Керай гневно выдохнул и замолчал, понимая, что главное здесь не перегнуть палку. У этих южан всегда свои взгляды на, казалось бы, вполне очевидные вещи. Когда Император был обычным офицером на службе у Уриша, то и сам видел, как предельцы могли пить чай с злейшими врагами, уважительно разговаривал с теми, кто собирался их убить и несли свою жизнь, как единственное достоинство, существовавшее у них.
Керай знал южан слишком хорошо. Наверное потому, что сам когда-то был таким. Однако бремя правления Империей изменило глупые привычки и вытеснило странные обычаи.
— Признаешь ли ты свою вину, Нишир? — сурово спросил Керай.
— Да, Реющий-в-небе, — ответил сиплым голосом генерал.
— Каждый из нас может ошибаться, — уже спокойнее продолжил Император. — Самое важное — уметь признавать ошибки. Но нужно понимать, что и за каждый проступок должно следовать незамедлительное наказание.
Император выдержал небольшую паузу, наблюдая, как пятна расплываются по шее Нишира, точно того омыли водами Кровавого моря. А после продолжил.
— Я не принимаю твое прошение об отставке. Ты должен исправить свою досадную промашку. Теперь ты, Нишир Фарух Гаран Победитель, капитан моих имперских войск, переходишь под командование третьего Инквизитора Санны.

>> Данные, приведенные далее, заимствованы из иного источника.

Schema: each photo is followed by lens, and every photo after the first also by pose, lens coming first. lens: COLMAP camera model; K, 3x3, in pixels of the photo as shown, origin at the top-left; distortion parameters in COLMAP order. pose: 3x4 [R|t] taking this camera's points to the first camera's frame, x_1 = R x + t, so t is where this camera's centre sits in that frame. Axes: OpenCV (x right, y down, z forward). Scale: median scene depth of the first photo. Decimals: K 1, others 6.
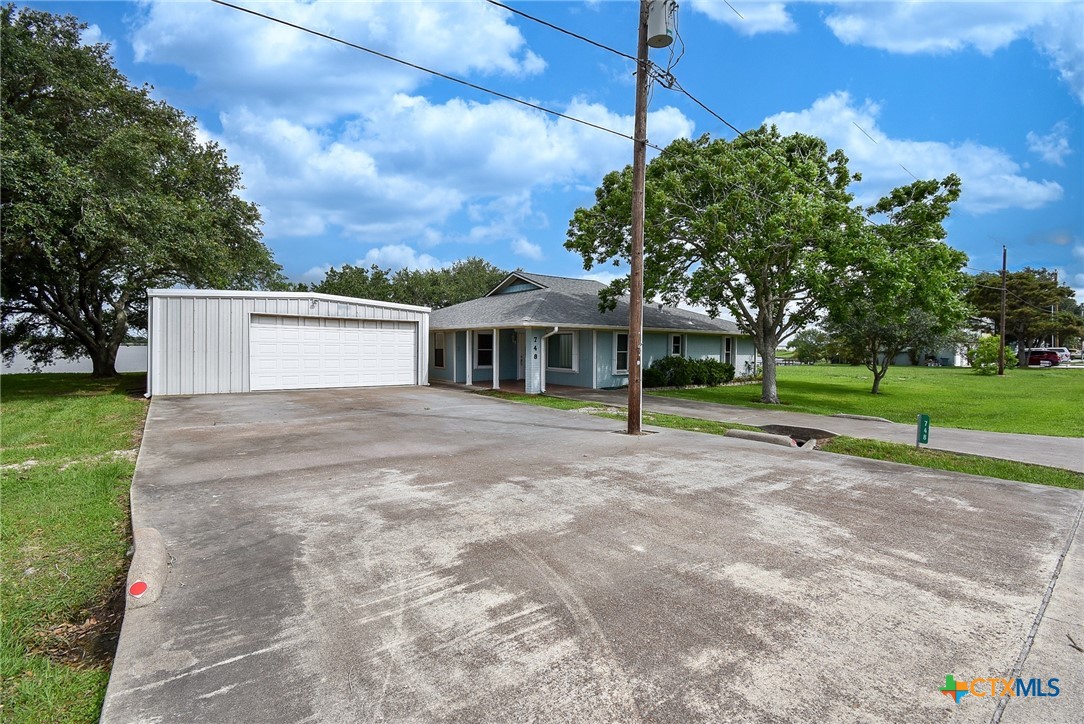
lens RADIAL K [[480.6, 0, 543.7], [0, 480.6, 361.7], [0, 0, 1]] dist [0.004055, -0.014184]
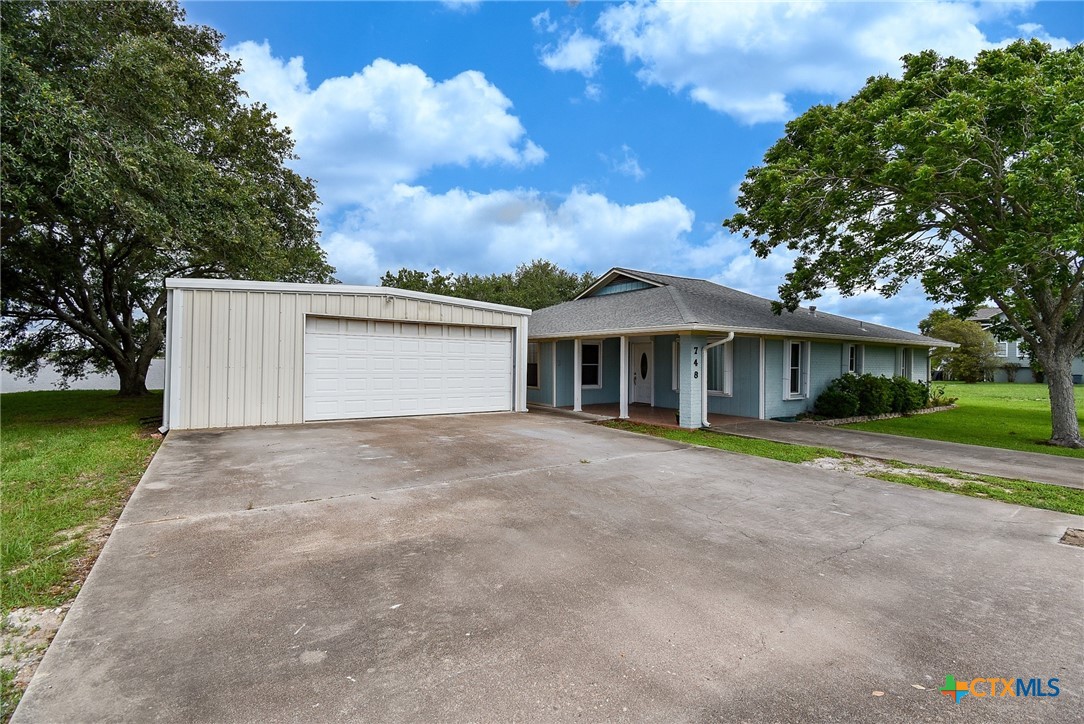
lens RADIAL K [[480.6, 0, 544.3], [0, 480.6, 362.4], [0, 0, 1]] dist [0.004055, -0.014184]
pose [[0.997679, 0.001402, -0.068085, -0.164813], [-0.003236, 0.999635, -0.026838, -0.007849], [0.068022, 0.026996, 0.997318, 0.247778]]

Впервые за все время генерал, теперь уже бывший, позволил себе единственную дерзость. Он поднял голову, встретившись взглядом с Императором. Нишир ожидал увидеть в глазах Керая издевательскую усмешку. Его, пролившего столько крови, не раз доказавшего свою преданность, разжаловать до жалкого капитана?
Однако взгляд Керая оказался суровым, скорее даже сердитым. Будто Император и сам был не в восторге от этого решения. И тогда Нишир опустил голову и ответил.

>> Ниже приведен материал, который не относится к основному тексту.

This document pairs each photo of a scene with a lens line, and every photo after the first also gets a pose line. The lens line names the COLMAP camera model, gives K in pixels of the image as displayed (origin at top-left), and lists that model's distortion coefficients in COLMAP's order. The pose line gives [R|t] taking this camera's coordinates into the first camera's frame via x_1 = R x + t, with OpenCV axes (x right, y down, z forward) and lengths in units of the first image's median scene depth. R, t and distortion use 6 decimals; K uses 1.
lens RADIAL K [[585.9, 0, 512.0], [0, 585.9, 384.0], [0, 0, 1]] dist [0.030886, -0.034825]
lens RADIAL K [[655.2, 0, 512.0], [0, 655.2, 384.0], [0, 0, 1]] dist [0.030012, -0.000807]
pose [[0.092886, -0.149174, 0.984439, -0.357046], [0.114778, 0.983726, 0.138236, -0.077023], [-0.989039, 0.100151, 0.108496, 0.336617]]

— Как будет угодно Отцу-всего-разумного-мира.
— Можете быть свободны, господа, — посчитал Император аудиенцию законченной. — Госпожа Санна, останьтесь на пару слов.
Керай поднял руку, покрутив пальцем, и вместе с Ниширом и Марко зал покинули гвардейцы, охраняющие жизнь «низенького пехотинца». Некрасивый крохотный Император остался наедине со стареющей миел.
— Что угодно, мой господин? — заискивающе спросила Санна.
— Ты слышала об островитянке Гейт? Она танцует у звериного рынка и показывает чудеса акробатики.
— Даже видела ее, Ваша Милость. Гейт одна из многочисленных жемчужин Конструкта.
— Я приглашал ее к себе, но островитяне слишком горды. Иногда мне кажется, что не стоило их присоединять…
— Я поняла вас, Ваша Милость.
Санна стала медленно подходить к Кераю, неторопливо снимая с себя одежду. С каждым шагом облик третьего Инквизитора все больше меняясь. Потемнели волосы, став цвета вареной смолы. Сузились плечи и бедра, налилась бронзовым загаром кожа, приобрел небольшую горбинку нос, поднялась грудь.
Перед Императором стояла не женщина, скорее молодая девушка, хрупкая, как весенний цветок. Она с невероятным напором повалила Керая прямо на лестницу, проворно стягивая с него дорогую одежду.
Все, что осталось от третьего Инквизитора его милости Архилектора Ферна — тот самый голос, принадлежавший стареющей Санне.
— Я приложу все силы, чтобы вы были довольны, мой господин.